Just because you both are tired of searching for someone special doesn't mean that you should proceed so quickly to marriage. Take the time to know one another. What's wrong with one full year? Aren't either of your parents warning you about this? Don't let the impetuousity and intensity of your youth make that fiery rush into marriage. time won't dull this IF IT'S REAL.

I'm not telling tales out of school when I say that a single mom with a young child is at a distinct disadvantage. It's got to be tough too for a single Dad.

Yes...6-9 months is Rushing.

A full year is what I would recommend, minimally. One or both of you might be affected negatively by the past broken relationships. The issues around why you both are presently single parents is nothing that is insignificant or unsurmountable but that is VERY important to discuss and work on.
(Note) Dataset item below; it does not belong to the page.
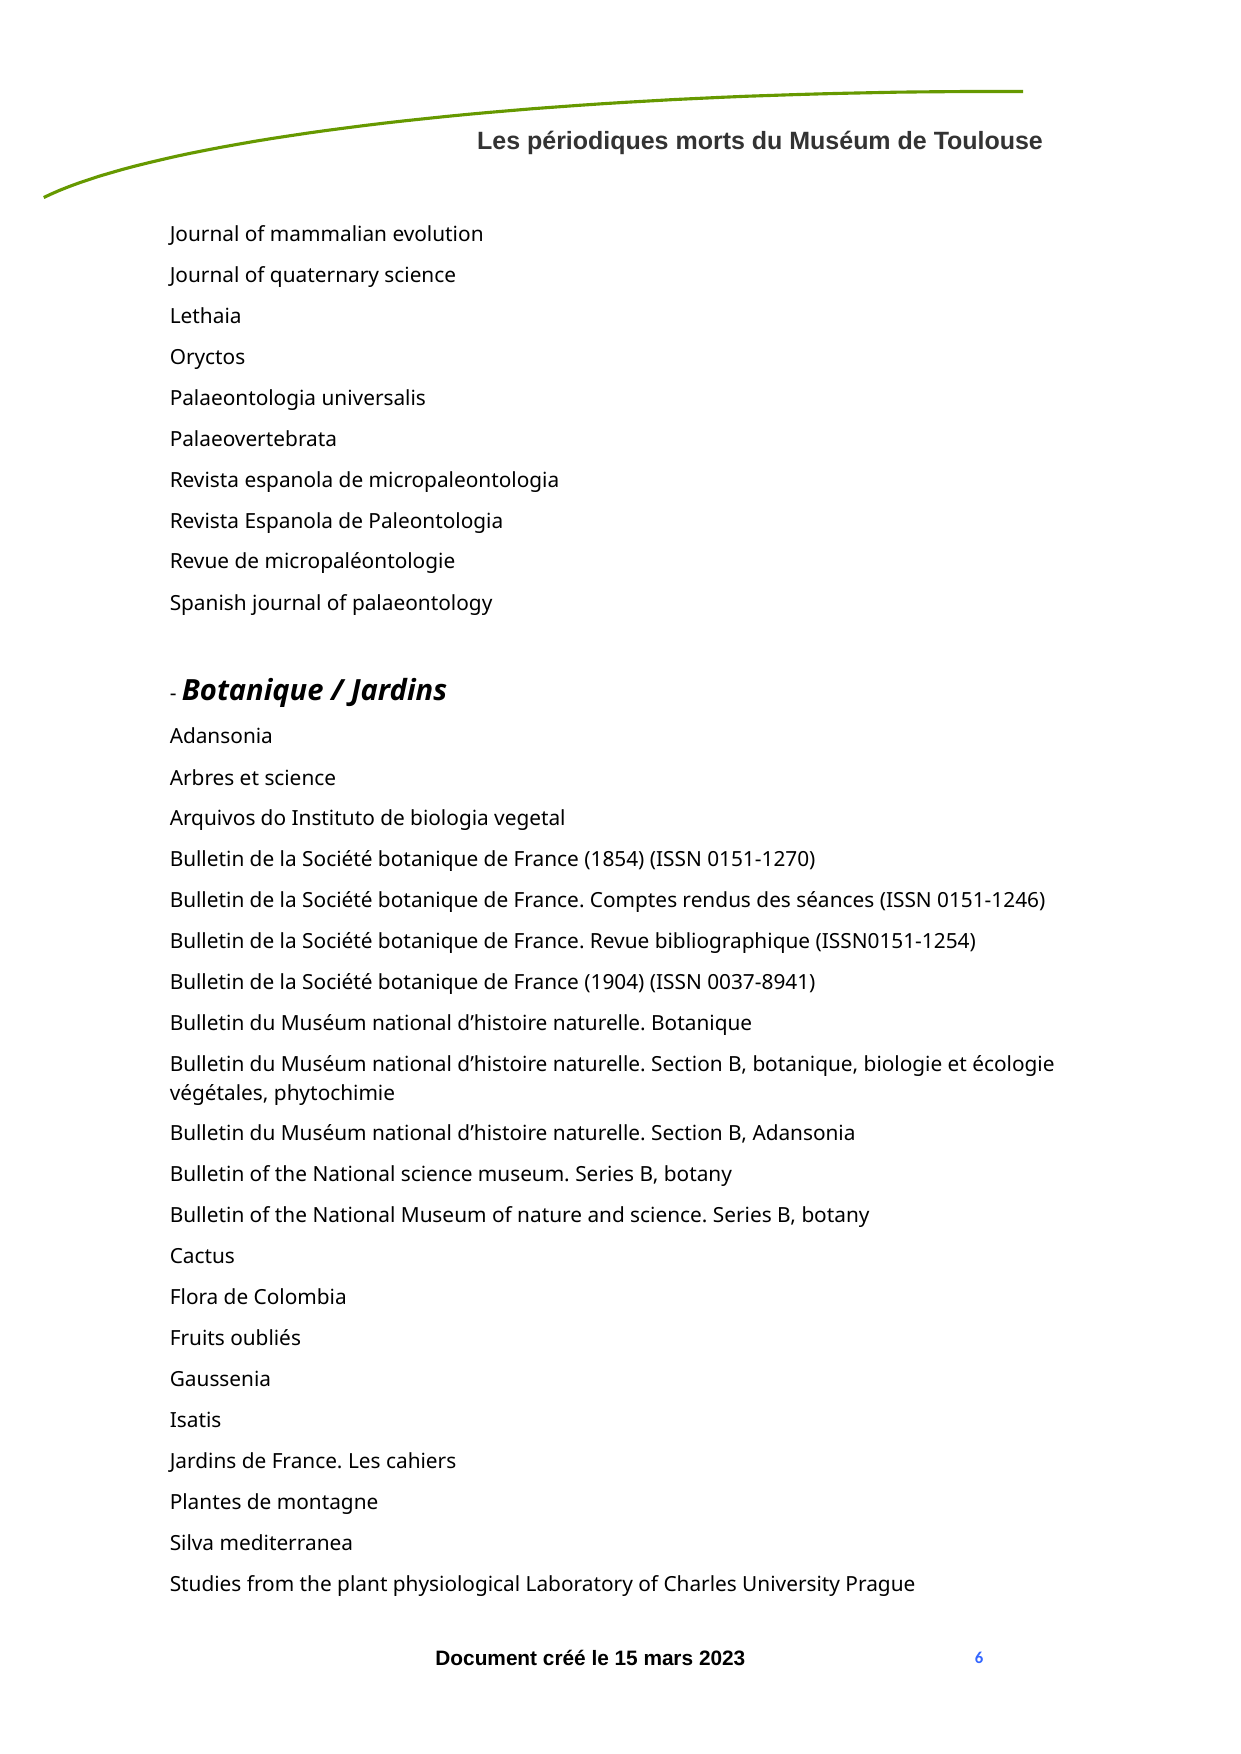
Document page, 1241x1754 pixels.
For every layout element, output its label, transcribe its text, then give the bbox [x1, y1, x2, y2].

This takes awhile for this all to surface and be dealt with openly!


Oh..yes and you wrote: "He is being stationed in another place". So, he's in the military? This means you both could be moving around...maybe a lot..and disrupt the children's educations and social lives. Perhaps you all could even be separated if he goes to fight in a war zone. Children's education and stability/continuity could be affected if relocation happens during school year. There's some complicated and tough issues to deal with here that haven't been explored.
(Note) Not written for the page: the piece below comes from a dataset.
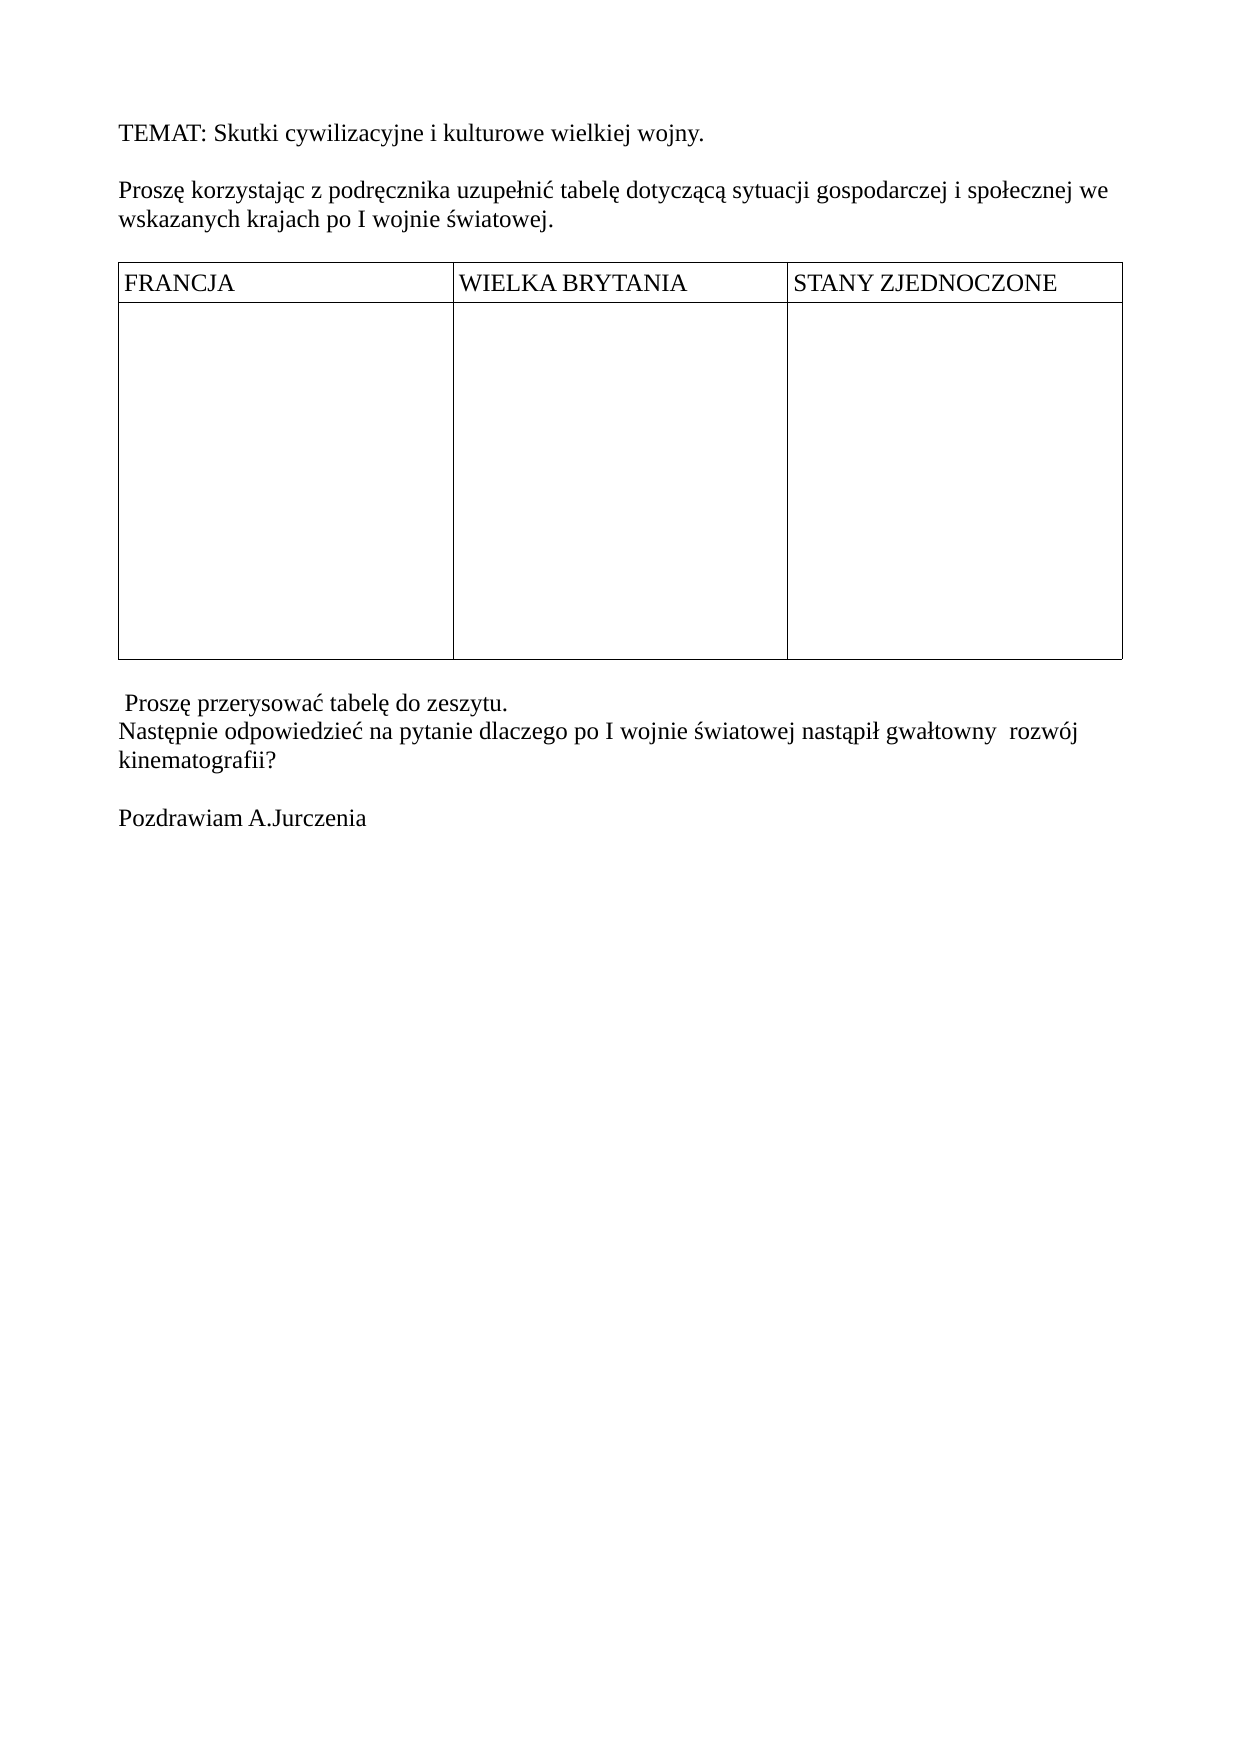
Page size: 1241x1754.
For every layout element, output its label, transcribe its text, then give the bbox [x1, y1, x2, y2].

Over a longer period of time you get to see how the other person handles their life - things such as handling life's adversity. Anyone should be able to act well-adjusted and pleasant during the good times, but how you both handle the tougher times..and how both of you are able to console one another during the disappointments - there's the test!

Good luck..if you are still listening
0 Replies
 
Noddy24
 
  1  
Reply Sat 24 Feb, 2007 12:17 pm
Blessings--

You are willing to bet your life--or several months/years of your life that this guy is the man you've been waiting for.

Are you willing to bet your son's life? Remember, a year for a twelve year old who is growing and changing and becoming an adult is much more important than a year in the life of a thrity-three year old woman.

For the last ten years you've been a single parent with local family support. I imagine at the very least there has always been someone to babysit and there has always been a shoulder to cry on.

If your fiance is in the armed forces--whether or not he's being transferred to a war zone--you may very well have ten (or more) very stressful years ahead of you both.

You want to be a One Marriage Woman--good, if you make sure that the one marriage is based on a rock.